Fio mengelak dan berusaha melepaskan cengkeraman tangan itu, namun Leni dengan sigap terus mendorong. Apalagi dengan dua anak buahnya. Kini Fio kalah jumlah.

"Lo sekarang makin nglunjak ya?" raung Leni melepaskan tangannya.

Pergelangan tangan yang masih sedikit sakit itu, lantas Fio memijitnya sedikit. Sorot matanya kini mengarah tajam kearah Leni. Ia tidak takut sama sekali.

"Udah Len, beri pelajaran aja nih bocah. Makin hari makin menjadi tuh," celetuk Vina disamping Leni.

"Emang gue punya salah apa sama kalian?"

Leni makin genjar ingin meladeni Fio. Sifat Fio yang sedikit pembangkang mampu membangkitkan emosi Leni.

"Lo tanya salah lo apa sama kita? Ngaca woy! Nyadar diri lo! Perlu gue ingatkan ke elo, jadi cewek jangan ganjen deh. Lo pakai apaan kenapa Zafi mau sama lo? Lo pakai pelet, ya?"

Sorot mata tajam Fio dapat menghunus tatapan yang Leni paparkan. Fio malas untuk menjawab ucapan Leni karena dia tahu sendiri kalau Leni pasti akan membalas ucapannya lagi. Jadi, percuma saja kalau Fio melakukan hal seperti itu.

"Kenapa lo diem? Ngerasa sama ucapan gue barusan? Iyalah ngerasa, mana mau dia ngaku, HAHAHA!"

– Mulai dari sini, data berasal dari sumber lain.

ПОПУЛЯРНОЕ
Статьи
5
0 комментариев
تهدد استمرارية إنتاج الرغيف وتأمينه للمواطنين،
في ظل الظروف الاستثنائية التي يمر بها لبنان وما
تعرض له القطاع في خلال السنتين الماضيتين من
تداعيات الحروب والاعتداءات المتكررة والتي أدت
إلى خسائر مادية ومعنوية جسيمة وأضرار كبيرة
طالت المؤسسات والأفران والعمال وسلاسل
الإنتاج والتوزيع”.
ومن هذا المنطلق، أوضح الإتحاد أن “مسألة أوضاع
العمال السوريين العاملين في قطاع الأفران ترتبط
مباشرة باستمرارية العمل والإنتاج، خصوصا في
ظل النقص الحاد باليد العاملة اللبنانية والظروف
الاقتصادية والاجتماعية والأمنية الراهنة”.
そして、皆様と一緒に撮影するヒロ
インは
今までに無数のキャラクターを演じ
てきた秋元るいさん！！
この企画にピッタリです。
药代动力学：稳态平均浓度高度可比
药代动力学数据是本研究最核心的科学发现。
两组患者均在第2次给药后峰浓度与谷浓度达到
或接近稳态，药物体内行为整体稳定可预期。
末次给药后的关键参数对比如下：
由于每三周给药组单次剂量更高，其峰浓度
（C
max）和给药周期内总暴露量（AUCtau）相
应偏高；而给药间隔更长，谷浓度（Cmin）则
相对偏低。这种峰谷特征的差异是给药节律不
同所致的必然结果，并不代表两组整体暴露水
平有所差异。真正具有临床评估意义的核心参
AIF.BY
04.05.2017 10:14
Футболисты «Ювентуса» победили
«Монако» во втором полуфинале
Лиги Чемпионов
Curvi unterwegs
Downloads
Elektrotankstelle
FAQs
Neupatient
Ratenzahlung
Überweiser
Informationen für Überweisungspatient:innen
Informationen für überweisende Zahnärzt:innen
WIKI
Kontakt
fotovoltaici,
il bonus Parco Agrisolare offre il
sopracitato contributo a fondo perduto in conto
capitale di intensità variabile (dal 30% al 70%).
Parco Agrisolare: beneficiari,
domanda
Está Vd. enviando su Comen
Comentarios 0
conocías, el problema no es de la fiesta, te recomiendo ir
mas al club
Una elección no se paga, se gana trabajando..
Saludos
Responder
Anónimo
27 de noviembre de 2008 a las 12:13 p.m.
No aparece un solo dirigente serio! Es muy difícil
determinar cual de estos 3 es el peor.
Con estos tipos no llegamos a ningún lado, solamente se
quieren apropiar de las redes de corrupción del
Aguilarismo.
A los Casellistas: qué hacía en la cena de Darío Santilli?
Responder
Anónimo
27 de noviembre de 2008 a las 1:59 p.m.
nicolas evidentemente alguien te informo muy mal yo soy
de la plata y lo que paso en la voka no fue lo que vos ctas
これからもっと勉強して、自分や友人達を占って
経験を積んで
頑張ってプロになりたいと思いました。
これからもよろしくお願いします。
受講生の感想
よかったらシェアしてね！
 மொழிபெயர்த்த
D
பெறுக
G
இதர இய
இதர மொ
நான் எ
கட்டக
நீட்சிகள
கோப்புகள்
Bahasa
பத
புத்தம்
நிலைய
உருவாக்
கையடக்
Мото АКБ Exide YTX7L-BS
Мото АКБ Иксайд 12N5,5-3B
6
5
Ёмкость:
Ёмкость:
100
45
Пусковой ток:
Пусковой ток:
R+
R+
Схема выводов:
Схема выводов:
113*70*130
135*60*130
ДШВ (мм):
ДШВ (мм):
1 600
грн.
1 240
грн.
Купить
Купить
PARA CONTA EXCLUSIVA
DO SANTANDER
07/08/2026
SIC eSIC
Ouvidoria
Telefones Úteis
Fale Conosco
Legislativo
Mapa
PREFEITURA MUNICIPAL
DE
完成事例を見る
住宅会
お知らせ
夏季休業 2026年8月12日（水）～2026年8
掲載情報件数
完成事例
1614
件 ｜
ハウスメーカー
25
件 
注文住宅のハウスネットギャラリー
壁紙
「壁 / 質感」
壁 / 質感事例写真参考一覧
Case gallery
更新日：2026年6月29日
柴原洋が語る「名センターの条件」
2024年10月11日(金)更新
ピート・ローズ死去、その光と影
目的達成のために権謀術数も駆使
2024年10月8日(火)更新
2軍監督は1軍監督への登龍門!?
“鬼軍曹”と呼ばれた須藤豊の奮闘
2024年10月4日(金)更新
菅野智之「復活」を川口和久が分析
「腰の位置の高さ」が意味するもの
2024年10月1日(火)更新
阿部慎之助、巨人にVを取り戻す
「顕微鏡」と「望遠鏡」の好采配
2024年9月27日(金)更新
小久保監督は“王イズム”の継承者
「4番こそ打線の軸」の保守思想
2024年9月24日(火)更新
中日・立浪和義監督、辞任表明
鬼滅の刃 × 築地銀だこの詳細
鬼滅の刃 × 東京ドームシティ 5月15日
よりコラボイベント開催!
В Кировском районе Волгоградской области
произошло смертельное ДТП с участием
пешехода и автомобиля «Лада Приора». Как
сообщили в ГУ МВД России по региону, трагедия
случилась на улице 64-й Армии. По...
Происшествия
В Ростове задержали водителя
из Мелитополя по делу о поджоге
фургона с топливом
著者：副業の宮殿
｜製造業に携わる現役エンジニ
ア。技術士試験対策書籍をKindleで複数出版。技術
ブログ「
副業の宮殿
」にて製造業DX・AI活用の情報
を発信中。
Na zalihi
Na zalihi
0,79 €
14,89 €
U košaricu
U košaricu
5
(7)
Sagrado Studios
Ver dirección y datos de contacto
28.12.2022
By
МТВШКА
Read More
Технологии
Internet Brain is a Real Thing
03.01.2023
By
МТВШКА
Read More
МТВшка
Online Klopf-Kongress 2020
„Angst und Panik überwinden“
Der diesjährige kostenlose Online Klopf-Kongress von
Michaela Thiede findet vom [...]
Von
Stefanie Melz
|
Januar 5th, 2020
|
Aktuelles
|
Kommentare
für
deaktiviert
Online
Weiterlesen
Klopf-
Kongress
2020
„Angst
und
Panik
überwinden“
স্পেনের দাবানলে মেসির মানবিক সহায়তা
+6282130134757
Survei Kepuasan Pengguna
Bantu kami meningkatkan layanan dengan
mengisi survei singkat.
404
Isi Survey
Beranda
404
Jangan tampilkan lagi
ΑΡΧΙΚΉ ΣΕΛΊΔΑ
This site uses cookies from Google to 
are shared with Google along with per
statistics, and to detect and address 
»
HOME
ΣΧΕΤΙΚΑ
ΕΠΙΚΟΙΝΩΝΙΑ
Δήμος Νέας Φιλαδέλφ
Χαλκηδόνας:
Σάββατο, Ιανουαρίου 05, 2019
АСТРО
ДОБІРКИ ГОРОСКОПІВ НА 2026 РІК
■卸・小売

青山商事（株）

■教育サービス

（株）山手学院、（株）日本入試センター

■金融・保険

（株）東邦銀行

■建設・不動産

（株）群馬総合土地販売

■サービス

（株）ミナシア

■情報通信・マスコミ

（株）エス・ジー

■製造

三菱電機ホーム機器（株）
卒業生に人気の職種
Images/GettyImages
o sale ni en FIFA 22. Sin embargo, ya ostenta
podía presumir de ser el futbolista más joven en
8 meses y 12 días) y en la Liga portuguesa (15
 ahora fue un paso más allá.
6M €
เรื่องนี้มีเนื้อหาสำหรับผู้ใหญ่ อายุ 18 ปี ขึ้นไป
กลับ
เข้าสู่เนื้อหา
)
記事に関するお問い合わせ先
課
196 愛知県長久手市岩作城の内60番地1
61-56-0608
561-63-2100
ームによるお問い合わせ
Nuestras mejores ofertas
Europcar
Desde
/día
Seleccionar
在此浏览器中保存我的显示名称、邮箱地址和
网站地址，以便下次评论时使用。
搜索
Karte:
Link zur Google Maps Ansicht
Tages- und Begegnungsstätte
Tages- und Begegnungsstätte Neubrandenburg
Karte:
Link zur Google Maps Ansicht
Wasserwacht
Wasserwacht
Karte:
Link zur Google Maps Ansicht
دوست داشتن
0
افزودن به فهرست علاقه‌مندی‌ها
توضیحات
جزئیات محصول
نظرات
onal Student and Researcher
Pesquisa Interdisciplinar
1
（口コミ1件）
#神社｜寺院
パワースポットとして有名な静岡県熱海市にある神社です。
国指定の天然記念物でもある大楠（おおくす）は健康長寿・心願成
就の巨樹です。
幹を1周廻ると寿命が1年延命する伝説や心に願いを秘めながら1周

Sekarang Fio merasa direndahkan oleh mereka. Terutama Leni, ucapan yang keluar dari bibir merah itu sangat memohok siapa saja yang mendengarnya. Hanya mereka satu tingkat lebih tinggi dari pada Fio, geng Leni itu selalu menindas adik kelas. Catatan kejelekan mereka sudah tidak asing lagi ditelinga.

Banyak yang melapor atas tindakan yang mereka lakukan. Tidak jarang, dalam satu minggu, pasti Leni CS keluar-masuk ruangan BK. Sudah banyak guru BK yang mencatat kejelekan cewek-cewek berandal itu. Mungkin bila ditumpuk, hampir menyerupai gundukan tanah yang menjulang tinggi.